(Stored entries)
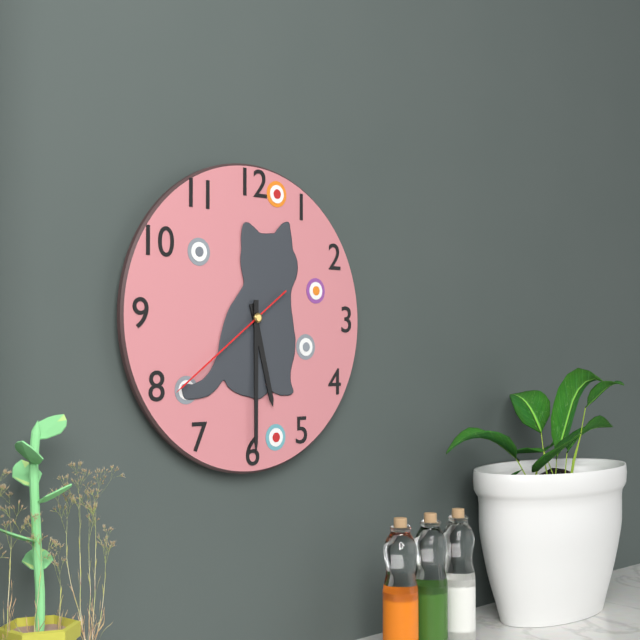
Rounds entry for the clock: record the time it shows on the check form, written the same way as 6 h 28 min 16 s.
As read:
5 h 30 min 39 s
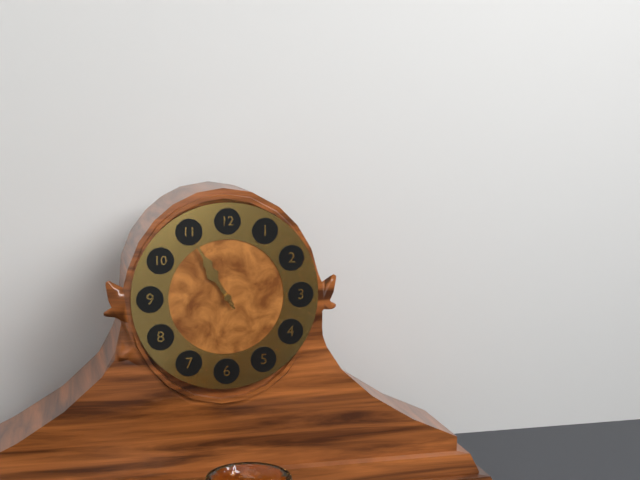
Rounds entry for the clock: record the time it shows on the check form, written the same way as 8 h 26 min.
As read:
10 h 55 min
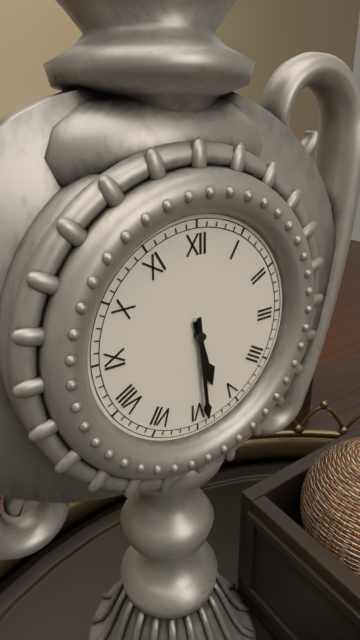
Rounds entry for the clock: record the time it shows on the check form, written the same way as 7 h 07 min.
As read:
5 h 29 min
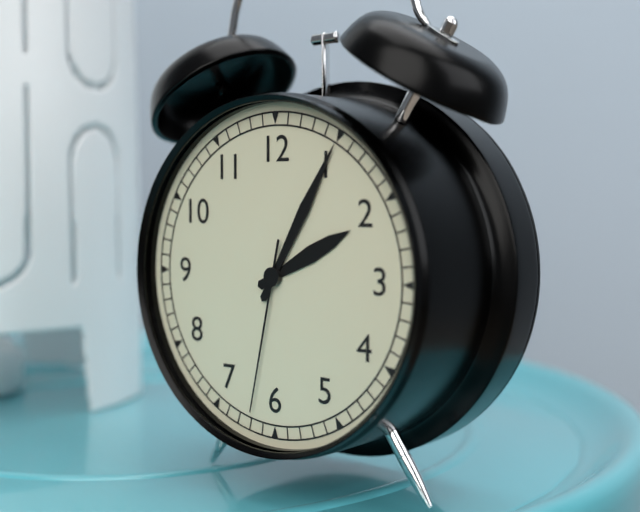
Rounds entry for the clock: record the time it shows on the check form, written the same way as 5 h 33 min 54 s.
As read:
2 h 05 min 32 s
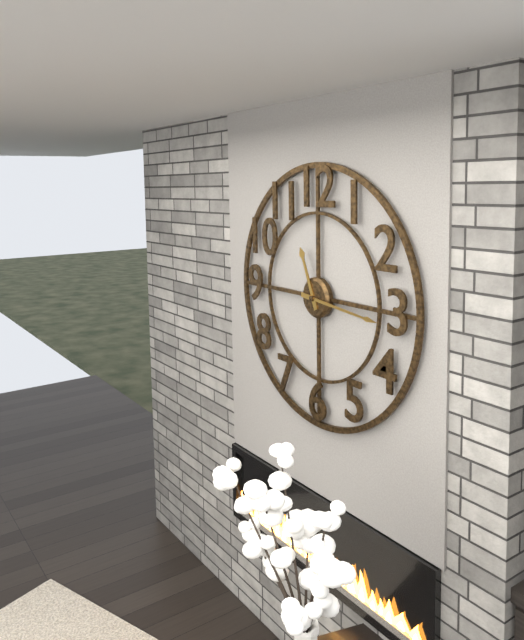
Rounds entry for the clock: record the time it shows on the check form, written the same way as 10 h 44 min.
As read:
11 h 16 min
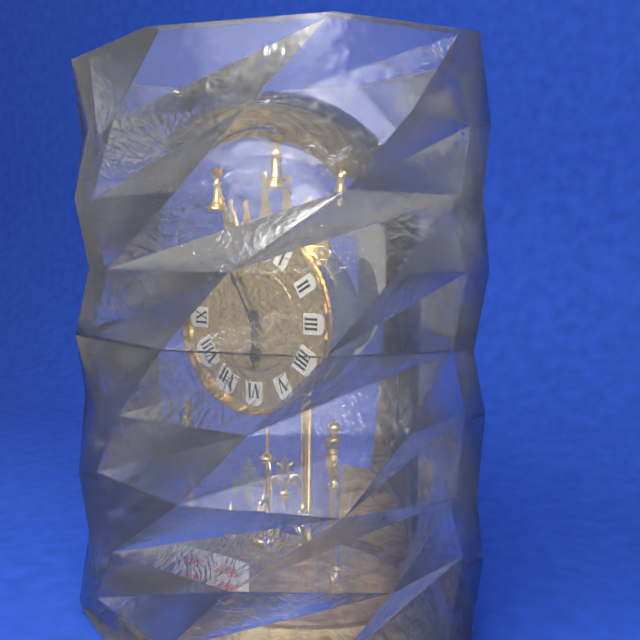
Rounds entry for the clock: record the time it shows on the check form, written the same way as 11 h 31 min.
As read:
5 h 55 min
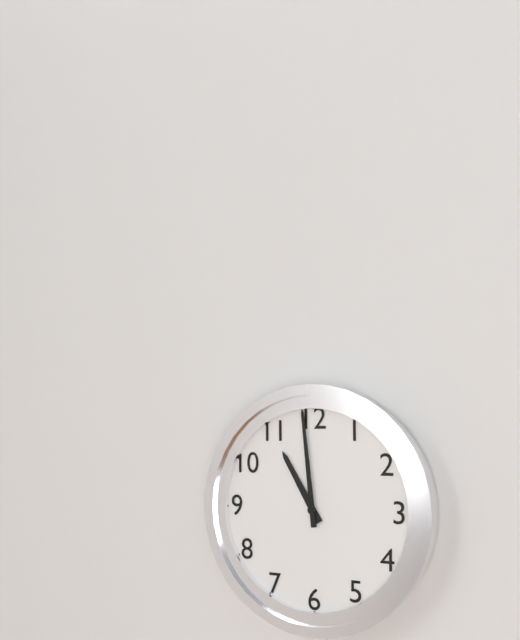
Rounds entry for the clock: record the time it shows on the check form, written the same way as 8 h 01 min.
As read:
10 h 59 min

THE EXERCISE =
List every row above that contains the string "shows", copying each such row in full. Only matches in the same case count.

RESPONSE =
Rounds entry for the clock: record the time it shows on the check form, written the same way as 6 h 28 min 16 s.
Rounds entry for the clock: record the time it shows on the check form, written the same way as 8 h 26 min.
Rounds entry for the clock: record the time it shows on the check form, written the same way as 7 h 07 min.
Rounds entry for the clock: record the time it shows on the check form, written the same way as 5 h 33 min 54 s.
Rounds entry for the clock: record the time it shows on the check form, written the same way as 10 h 44 min.
Rounds entry for the clock: record the time it shows on the check form, written the same way as 11 h 31 min.
Rounds entry for the clock: record the time it shows on the check form, written the same way as 8 h 01 min.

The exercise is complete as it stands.